* [What to produce] From top to bottom, print the listing word for word and skip any pictures it contains.

* [The records]
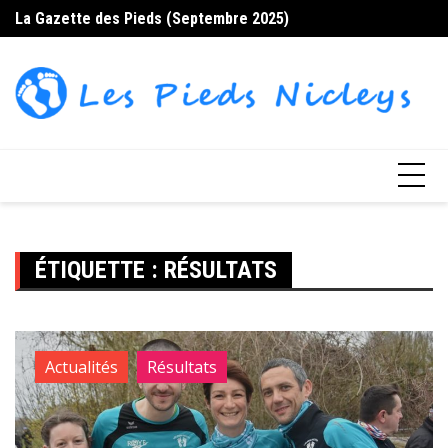
Skip
La Gazette des Pieds (Septembre 2025)
La
to
content
ÉTIQUETTE :
RÉSULTATS
Actualités
Résultats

* [Completed task]
Skip
La Gazette des Pieds (Septembre 2025)
La
to
content
ÉTIQUETTE :
RÉSULTATS
Actualités
Résultats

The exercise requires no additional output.